AIPAC spent roughly $4 million opposing Lee in her first election in 2022. And while they are sitting out her primary this year, having assessed her as too strong a candidate, Lee said Moderate PAC’s tactics are about the same.
“This is my second cycle dealing with disinformation and contorting the facts,” she said. Answering charges that she is insufficiently supportive of Biden, her campaign notes she has hosted several Biden cabinet members and Vice President Kamala Harris in her district, and appeared at party-led rallies for abortion rights. “They’re using dog whistles ― this idea that a Black progressive woman is vaguely too extreme to represent you in Congress.”
Moderate PAC launched in 2022 under Ty Strong, a former Booz Allen Hamilton analyst, who said the group would raise $20 million to protect moderate Democrats from progressive primary challengers. Yass, who gave $1 million in July, wound up being the group’s only donor in the 2022 midterms.
When the group ran its first ads against Lee earlier this year, Lee turned Yass’ apparent support into a line of attack on Patel: “Her entire campaign is backed by Republicans, yet she says I’m not a good enough Democrat,” Lee said in a recent debate.
“For me, it’s really the audacity. … They don’t support Biden.”
- Rep. Summer Lee (D-Pa.)
At the time, Moderate PAC had not yet disclosed its donors. Strong took the opportunity to rebrand Moderate PAC not as Yass’ PAC but as a coalition of disgruntled Pittsburgh Democrats bent on ousting Lee.

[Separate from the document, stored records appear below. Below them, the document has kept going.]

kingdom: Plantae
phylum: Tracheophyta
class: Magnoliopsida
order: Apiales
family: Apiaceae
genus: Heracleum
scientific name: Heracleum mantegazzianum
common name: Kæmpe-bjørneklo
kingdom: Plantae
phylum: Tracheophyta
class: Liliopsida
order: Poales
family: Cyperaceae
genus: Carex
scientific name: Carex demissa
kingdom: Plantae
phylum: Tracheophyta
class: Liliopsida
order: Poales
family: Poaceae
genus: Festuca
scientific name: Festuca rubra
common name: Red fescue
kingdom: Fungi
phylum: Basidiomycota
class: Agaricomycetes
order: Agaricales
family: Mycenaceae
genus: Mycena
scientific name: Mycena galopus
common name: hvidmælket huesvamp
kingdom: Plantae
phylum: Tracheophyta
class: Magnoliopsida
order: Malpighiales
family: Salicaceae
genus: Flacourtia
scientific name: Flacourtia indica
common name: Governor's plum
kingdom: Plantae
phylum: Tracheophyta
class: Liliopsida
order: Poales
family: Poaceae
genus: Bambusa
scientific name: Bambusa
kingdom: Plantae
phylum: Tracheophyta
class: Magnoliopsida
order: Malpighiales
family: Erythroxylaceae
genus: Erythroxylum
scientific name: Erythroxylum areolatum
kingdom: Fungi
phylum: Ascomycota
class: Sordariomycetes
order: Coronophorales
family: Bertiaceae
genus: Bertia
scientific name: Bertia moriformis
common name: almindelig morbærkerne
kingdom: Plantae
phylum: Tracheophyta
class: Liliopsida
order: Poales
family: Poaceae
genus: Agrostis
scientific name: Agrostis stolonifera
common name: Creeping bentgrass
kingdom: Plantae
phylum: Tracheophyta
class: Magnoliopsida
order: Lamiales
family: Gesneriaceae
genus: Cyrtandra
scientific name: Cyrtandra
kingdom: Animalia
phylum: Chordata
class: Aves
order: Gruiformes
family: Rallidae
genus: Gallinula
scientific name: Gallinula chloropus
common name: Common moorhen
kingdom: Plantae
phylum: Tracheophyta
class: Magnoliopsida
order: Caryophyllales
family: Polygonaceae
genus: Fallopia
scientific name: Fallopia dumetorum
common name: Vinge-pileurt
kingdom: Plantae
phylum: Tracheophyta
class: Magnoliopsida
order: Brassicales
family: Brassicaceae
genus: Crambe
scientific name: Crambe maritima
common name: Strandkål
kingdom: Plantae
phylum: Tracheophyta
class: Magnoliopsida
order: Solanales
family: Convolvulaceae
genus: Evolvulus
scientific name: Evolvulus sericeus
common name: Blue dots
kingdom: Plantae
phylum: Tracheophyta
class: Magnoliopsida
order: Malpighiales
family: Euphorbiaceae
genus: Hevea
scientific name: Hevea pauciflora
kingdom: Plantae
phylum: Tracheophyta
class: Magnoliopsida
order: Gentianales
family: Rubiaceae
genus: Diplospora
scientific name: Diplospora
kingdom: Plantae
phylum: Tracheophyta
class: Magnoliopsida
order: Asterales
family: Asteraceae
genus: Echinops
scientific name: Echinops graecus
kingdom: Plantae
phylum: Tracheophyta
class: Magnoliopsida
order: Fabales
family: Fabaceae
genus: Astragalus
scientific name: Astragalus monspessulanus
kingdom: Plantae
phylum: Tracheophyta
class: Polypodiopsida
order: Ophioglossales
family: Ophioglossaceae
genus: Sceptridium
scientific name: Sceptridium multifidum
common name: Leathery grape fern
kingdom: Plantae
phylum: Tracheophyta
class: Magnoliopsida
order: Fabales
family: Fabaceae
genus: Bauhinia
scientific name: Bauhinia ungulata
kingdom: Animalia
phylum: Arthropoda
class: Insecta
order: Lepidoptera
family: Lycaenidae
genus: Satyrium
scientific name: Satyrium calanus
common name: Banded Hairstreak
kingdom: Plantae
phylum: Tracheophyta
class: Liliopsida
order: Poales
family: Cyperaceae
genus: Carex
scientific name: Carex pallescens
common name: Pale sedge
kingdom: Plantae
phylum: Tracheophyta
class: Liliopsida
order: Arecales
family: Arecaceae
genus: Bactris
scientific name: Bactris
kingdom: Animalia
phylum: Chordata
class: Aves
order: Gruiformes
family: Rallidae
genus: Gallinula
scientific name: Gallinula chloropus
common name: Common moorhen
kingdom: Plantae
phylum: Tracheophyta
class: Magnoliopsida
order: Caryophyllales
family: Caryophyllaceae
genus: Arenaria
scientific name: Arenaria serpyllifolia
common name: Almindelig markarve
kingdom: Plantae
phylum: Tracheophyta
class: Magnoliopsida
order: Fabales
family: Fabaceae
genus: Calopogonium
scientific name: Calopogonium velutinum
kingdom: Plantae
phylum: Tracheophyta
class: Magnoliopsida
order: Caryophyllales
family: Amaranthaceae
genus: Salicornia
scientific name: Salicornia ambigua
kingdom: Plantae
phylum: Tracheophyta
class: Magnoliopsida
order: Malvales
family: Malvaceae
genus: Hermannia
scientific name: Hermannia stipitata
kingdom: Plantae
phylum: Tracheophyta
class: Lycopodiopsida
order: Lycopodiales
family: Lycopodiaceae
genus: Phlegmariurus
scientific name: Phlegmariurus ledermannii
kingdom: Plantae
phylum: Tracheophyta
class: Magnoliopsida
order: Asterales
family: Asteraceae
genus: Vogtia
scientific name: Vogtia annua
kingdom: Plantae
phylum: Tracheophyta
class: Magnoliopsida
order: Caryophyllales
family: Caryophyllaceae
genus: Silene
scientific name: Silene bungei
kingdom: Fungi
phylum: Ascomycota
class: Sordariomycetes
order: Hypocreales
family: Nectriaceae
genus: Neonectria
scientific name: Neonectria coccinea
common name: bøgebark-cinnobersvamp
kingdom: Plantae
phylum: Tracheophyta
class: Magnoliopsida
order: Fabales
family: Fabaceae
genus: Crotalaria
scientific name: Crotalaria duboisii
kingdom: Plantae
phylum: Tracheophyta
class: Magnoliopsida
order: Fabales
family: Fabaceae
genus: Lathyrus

New campaign finance disclosures filed Wednesday, however, revealed that Yass donated $800,000 to Moderate PAC, or roughly four out of every five dollars the group raised to fight in Lee’s primary, in late February.
The disclosure shatters several of Strong’s previous claims about Yass. In late March ― three weeks after Yass wrote a check ― Strong told The Washington Post that Yass was not behind the ads, instead citing two Pittsburgh developers, Todd Reidbord and Gregg Perelman, and the local chapter International Union of Operating Engineers.
Last week, Strong admitted to Politico that Yass had made a sizable donation. But he claimed he approached Yass only after raising money among Lee’s constituents, and said people in Lee’s district would ultimately donate just as much as Yass.
“He knew nothing about Summer,” Strong said. “And so it’s not Jeff Yass, it’s me and Pittsburgh who realized that this far-left member shouldn’t be representing a D-plus-eight district.”
In fact, the PAC raised only $233,944 from sources other than Yass ― not even half of the $586,843 it has spent so far in Lee’s primary. Many of the Democratic donors he name-checked in previous weeks gave Moderate PAC $5,000 or less; Perelman, the developer, does not appear to have donated at all.
Strong did not respond to a request for comment.
Patel, whose campaign cannot coordinate with Moderate PAC, initially seized on the idea that Moderate PAC was funded by local Democrats.
At a March 21 campaign event, Patel said it was “misinformation” to claim Yass was supporting her campaign.
“[The Moderate PAC] was actually funded by labor unions, interestingly,” she said. “Operating engineers gave to it, several other labor unions gave to it, there are local residents in this district who have given to that PAC to run the ads that they’re running. Jeffrey Yass has not given money to that, I’ve not taken money from Jeffrey Yass.”
In an interview this week, after Moderate PAC disclosed its donors, Patel said she agrees with Moderate PAC’s message that Lee is not sufficiently supportive of Biden. But she said she, like Lee, wishes Yass weren’t her supporter.
“I’m a lifelong Democrat,” she said. “Framing the conversation on anything else deflects from my ability to talk about my opponent’s record.”
Asked why she believes Yass is in her corner, she said she didn’t have an answer, and echoed what she said in that early April debate with Lee: “I denounce Donald Trump. I denounce Jeffery Yass.”